Find Us On Social Media :

Memedi Sawah, Mengusir Hama Juga Anak Muda: Sebuah Satir dari Mbah Jantit

By Moh. Habib Asyhad, Sabtu, 28 September 2024 | 11:03 WIB

Dalam penampilannya di 1st International Summit and Art Performance Memedi Sawah, seniman Mbah Jantit mengritik terminologi hama yang dipahami manusia selama ini.

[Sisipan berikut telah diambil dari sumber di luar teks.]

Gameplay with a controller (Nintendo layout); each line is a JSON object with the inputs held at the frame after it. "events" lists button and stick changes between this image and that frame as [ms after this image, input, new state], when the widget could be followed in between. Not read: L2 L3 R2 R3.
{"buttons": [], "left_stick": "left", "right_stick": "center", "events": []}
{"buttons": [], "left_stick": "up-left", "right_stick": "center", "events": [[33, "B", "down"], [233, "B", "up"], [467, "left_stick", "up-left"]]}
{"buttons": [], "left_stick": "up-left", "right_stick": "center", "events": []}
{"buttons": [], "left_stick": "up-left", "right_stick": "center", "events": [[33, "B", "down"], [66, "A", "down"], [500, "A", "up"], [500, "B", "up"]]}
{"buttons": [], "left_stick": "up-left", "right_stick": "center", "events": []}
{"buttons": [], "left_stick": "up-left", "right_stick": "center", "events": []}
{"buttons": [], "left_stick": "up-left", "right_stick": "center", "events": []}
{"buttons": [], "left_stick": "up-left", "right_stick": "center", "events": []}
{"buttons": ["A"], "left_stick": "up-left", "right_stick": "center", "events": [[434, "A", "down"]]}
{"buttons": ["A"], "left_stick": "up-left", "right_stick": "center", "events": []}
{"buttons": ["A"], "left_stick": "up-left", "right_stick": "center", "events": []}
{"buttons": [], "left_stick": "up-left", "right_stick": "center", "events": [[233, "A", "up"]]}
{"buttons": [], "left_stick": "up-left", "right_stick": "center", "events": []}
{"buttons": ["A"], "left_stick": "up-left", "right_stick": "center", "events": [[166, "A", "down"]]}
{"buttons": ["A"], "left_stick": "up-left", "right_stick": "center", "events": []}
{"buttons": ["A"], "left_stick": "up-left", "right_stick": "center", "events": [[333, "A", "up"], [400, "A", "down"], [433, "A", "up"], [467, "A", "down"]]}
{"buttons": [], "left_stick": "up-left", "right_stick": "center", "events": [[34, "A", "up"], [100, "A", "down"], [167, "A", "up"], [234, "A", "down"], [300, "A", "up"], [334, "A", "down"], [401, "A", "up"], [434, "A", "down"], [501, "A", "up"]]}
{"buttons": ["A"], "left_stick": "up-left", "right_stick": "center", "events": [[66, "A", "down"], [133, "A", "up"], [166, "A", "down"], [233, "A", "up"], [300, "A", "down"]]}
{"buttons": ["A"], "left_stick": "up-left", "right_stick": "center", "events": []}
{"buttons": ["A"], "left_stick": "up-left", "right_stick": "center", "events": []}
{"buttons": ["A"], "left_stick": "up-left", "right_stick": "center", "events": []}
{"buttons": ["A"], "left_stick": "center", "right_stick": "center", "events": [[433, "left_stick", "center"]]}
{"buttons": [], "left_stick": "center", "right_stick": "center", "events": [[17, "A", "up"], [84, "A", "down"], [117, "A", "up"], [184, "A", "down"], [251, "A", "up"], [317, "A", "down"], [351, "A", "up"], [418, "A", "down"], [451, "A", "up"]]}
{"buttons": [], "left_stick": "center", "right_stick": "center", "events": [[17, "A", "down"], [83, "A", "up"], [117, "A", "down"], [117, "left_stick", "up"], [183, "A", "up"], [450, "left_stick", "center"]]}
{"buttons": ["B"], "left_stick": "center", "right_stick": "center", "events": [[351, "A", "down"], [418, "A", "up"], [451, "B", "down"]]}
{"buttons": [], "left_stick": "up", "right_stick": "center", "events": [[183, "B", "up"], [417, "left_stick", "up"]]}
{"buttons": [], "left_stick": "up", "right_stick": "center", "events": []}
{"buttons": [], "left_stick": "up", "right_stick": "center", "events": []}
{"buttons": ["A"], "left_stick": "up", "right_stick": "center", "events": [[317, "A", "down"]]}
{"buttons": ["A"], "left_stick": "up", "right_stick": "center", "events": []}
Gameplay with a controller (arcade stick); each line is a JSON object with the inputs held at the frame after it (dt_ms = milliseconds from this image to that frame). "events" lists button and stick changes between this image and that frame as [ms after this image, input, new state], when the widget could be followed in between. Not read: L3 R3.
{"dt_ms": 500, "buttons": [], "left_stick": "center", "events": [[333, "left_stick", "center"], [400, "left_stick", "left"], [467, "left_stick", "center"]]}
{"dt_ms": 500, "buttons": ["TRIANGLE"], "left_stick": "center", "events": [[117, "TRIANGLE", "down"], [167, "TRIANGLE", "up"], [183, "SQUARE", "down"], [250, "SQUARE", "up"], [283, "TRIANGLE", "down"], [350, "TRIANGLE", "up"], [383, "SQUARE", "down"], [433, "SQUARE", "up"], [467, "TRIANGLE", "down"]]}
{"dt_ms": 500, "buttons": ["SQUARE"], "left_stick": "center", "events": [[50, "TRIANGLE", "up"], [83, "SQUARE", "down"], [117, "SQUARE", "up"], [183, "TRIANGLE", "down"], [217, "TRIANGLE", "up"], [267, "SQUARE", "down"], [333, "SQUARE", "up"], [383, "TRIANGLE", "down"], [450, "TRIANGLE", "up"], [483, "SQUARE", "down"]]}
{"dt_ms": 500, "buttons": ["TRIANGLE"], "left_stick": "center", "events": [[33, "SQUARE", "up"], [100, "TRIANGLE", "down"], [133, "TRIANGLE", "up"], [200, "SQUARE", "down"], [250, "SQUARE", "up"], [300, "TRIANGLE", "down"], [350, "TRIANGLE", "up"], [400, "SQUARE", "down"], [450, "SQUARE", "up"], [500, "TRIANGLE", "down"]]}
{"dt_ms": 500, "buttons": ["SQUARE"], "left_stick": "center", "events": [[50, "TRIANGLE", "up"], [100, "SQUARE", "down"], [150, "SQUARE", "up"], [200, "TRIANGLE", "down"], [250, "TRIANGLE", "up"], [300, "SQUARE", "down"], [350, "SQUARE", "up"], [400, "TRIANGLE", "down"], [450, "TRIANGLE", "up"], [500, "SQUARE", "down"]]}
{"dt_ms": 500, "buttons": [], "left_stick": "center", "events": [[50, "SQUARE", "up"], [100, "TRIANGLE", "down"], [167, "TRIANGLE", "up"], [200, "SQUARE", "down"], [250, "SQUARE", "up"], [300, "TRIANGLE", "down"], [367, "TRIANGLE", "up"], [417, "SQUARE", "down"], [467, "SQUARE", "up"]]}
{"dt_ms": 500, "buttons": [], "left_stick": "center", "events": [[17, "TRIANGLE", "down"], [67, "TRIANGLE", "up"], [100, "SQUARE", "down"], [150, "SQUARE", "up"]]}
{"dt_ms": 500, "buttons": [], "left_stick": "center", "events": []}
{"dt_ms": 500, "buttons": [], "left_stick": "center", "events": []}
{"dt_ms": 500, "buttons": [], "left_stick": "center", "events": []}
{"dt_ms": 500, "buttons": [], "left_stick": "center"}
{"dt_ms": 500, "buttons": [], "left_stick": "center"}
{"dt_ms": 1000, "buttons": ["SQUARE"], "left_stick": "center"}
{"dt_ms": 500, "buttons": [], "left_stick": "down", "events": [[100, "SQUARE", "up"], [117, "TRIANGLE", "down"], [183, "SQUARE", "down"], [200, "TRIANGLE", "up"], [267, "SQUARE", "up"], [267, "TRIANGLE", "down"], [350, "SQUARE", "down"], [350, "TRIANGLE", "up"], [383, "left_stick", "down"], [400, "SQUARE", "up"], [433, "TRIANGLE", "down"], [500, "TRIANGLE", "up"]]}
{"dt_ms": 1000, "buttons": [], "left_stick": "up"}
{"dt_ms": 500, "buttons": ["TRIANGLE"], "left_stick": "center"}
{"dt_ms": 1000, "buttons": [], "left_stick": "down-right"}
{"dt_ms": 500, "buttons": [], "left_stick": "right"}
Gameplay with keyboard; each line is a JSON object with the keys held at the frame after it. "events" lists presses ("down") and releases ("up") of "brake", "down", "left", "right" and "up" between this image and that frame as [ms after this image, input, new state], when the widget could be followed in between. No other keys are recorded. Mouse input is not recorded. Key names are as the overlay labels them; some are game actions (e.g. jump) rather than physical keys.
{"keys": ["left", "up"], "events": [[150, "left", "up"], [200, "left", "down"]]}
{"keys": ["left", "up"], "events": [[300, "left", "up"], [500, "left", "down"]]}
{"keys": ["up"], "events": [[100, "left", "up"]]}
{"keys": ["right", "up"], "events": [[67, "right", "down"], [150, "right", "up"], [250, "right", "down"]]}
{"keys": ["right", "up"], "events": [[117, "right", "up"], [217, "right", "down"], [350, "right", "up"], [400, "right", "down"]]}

- Terus memedi sawah iki gunane opo, bo?

- Memedi sawah, sing digawe ne kene serem-serem, berhasil mengusir omo, neng ojo lali, omone mlayu wedi karo memedi, ning cah nom-nome yo do mlayu, cil, ora enek yang nunggoni sawah. Keno lumpur e wegah, lho. Opo maneh sawah-sawah dadi pabrik, akhire cah enom-enom do kuliah mlebu pabrik gawe tuku make-up, mergo ora enek kesadaran terhadap ekosistem di jagat raya ini…

- Mbok piye iki critane mbok?

- Wiwit aku isih bayi, wong tuwo sing ngopeni, mangkat sekolah disangoni, kudu aku gelem ngabekti, hutan gunung sawah lautan, simpanan kekayaan, kini ibu sedang lara, merintih dan berdoa…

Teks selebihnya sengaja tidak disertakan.